Wednesday, May 31, 2006

Face Punchers Recruit Heavily from Opposite Side of the Line

During opening week of the Full-Contact Beach Football League, The Face Punchers successfully signed a talented quaterback/receiver, to a one summer deal, worth absolutely nothing. Brian, who was recently with the Grand Bitches from the Hotel Monaco and was present during Memorial Day's clobbering, signed on the dotted line for an estimated $1 signing bonus, plus incentives.

"Well, I watched Brian on the sidelines throwing the pigskin around and thought to myself, we could use him", "he's young, fresh and talented, and has a great arm", Morin continued. "So I called him up, made an offer he couldn't refuse and boom, we had our guy." "We're very excited to have him, besides, his girlfriend is hot and it would be nice to see her on the sidelines cheering me on", says Morin with a serious look on his face.
When asked of his opportunity, Brian had this to say, "We'll I'm not so sure anymore, with the recent allegations and all, and what's this I hear about sex amongst the players? I know I received a buck for signing but come'on, it's only a dollar and I can give it back."

When this reporter asked what he planned to do about the recent sex scandal, Brian only said, "We'll shit, if you can't beat 'em, join 'em!"

Tuesday, May 30, 2006

Morin in trouble with league officials...again

In the wake of Monday's action, league officials have stated that they are looking into a possible violation of league rules by founder Carlos Morin. It appears that Morin may have inadvertently broken his own rule regarding the strict banning of half-shirts during league play. During a hotly contested series, a Grand Bitches blitzer grabbed Carlos around the mid-section, tearing his regulation " T-shirt" into what on-lookers described as " much too revealing".

A league spokesman stated that, "although we are aware the initial tearing of the shirt was unintentional, we are concerned that, after the play, Morin appeared to flout league rules by continuing the contest in what had been rendered an illegal uniform." He further went on to say that an investigation will be conducted, and the proper fines levied against Morin if the league deems it appropriate.

Further complicating the issue are allegations by Chronicle reporters Mark Fainaru-Wada and Lance Williams that Morin may have been using illegal equipment in the form of a pre-ripped T-shirt supplied by Morin's trainer, Hulk Hogan. The reporters stated that their book on the subject, "Carlos Morin: The Recently Told Story" will be out next month. Morin vehemently denied recieivng any such equipment from Hogan, stating that the extent of Hogan's training involved body oiling and of course Hogan's trademark "leg drop". When asked about the scandal, Morin issued this public statement "Go fuck yourselves."

The league is expected to rule on the matter by the end of the week.

Records supplied

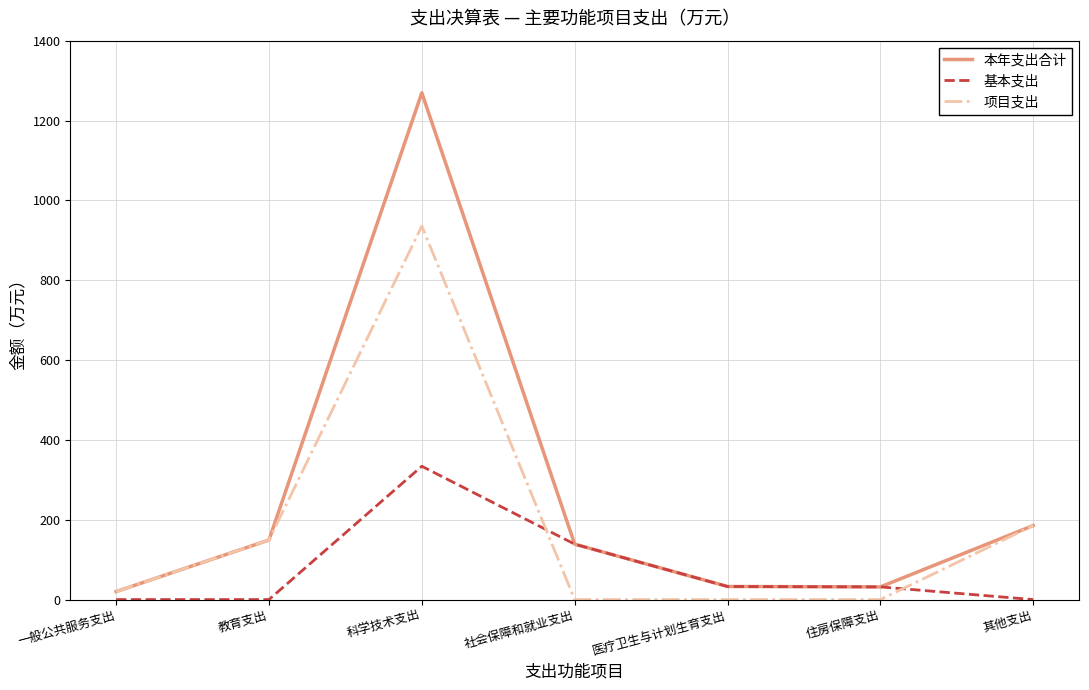

What is the sum of the 本年支出合计 values at 教育支出 and 科学技术支出?

1418.6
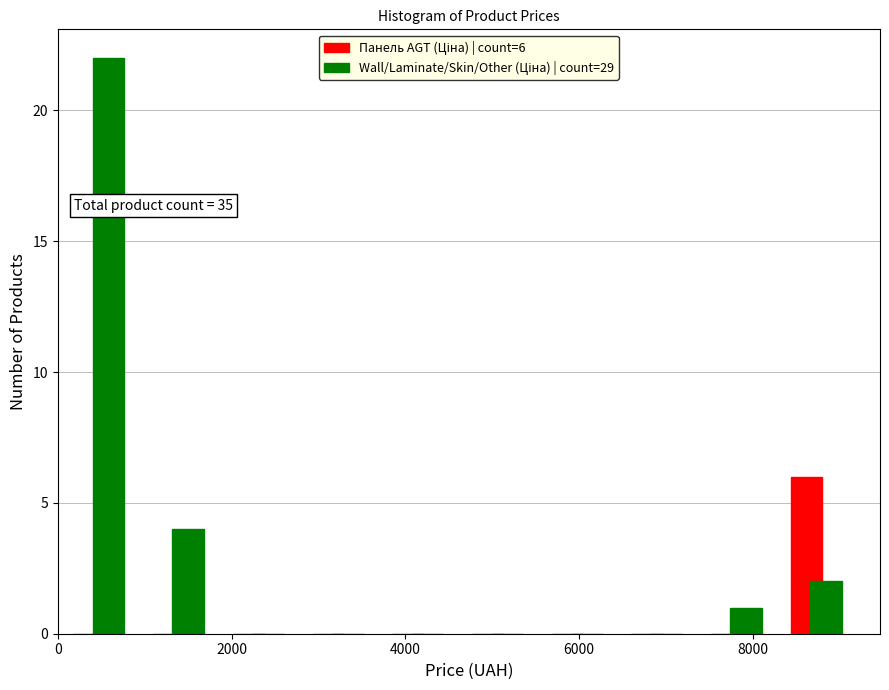

In the Панель AGT (Ціна) | count=6 series, which range on the x-axis has the tallest bar?

8200 to 9200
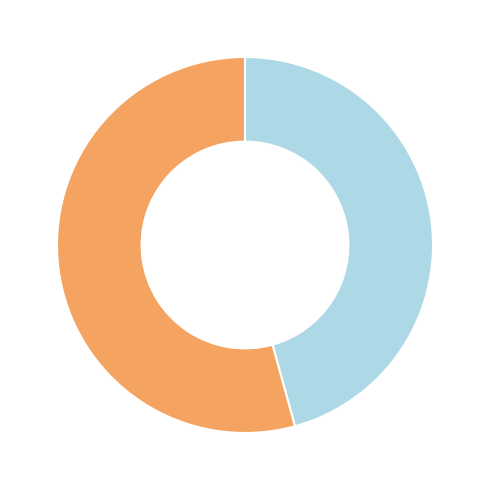

Does any single category account for the majority?

Yes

Questions to answer
1. Could you rewrite the beach football league posts starting with "During opening week" and going on through "bonus, plus incentives.", swapping "Hotel Monaco" for "Seaside Inn"?
2. Can you write the next part of the beach football league posts, picking up after their final sentence?

Exercise answers
1.
During opening week of the Full-Contact Beach Football League, The Face Punchers successfully signed a talented quaterback/receiver, to a one summer deal, worth absolutely nothing. Brian, who was recently with the Grand Bitches from the Seaside Inn and was present during Memorial Day's clobbering, signed on the dotted line for an estimated $1 signing bonus, plus incentives.

2.
Monday, May 29, 2006

Grand Bitches Face Punched by The Face Punchers








In the first official game of the season, The Face Punchers proved to be a dominant force in the Full-Contact Beach Football League, which is made up of only one team, The Face Punchers. However, on Memorial Day The Face Punchers were challenged by The Grand Bitches from Hotel Monaco and as the heading states, were face punched by the official score of 9-2. The Grand Bitches, led by team captain Brian Whats-His-Name, had no chance against the remarkable defense of Jim "Nipple Rings" McFadden, Carlos "The Arm" Morin, Justin "Good Hands" Schmidt, Jessica "I thought this was volleyball?" Randall, Antonio "Legs" Perez and Jesse "I'm tired, can we stop?" Hodge. The previously mentioned players stopped the Grand Bitches to only 2 touchdowns and at this point in the season, have the #1 defense in all of F.C.B.F.L.

On offense, The Face Punchers ran all over The Grand Bitches. Carlos "The Arm" Morin threw for a F.C.B.F.L. best as well as a personal best, completing 75% of all passes, and not to mention, scoring two touchdowns. "My knee went down before the goal line so it actually wasn't a touchdown", replied Morin, "but fuck it, we just won't tell 'em". - Morin, after scoring a touchdown that actually wasn't a touchdown.
But the success of The Face Punchers came from the rest of the offense, who fought and wrestled their way across the goal line 9 times. Schmidt, Jesse and McFadden proved to be playmakers for The Face Punchers, pulling in several hard-to-get passes and making key plays to keep The Face Punchers on top.
Antonio, who just recently got fired from Clift for giving free drinks to small boys, provided broken english as well as humor to an already tired team.
"What the fuck did he say?"- Morin, after a play suggestion from Antonio.
"That mother fucker should be deported!"- McFadden, on Antonio.
Despite the ability to speak the English language, Antonio's legs proved to be spectacular, while running through and past defenders and proving to be a Mexi-can rather than a Mexi-can't.
Jessica Randall dropped two passes and threw another away, for no apparent reason.
"What the fuck are you doin?!" The Face Punchers and Grand Bitches after Jessica Randall deliberately threw away a caught pass.
Her reply? "Carlos, we're talking about this when we get home."

The females, Jessica Randall and some hot chick named Cali, joined in and provided girl on girl action as well as hard-ons for the rest of the players.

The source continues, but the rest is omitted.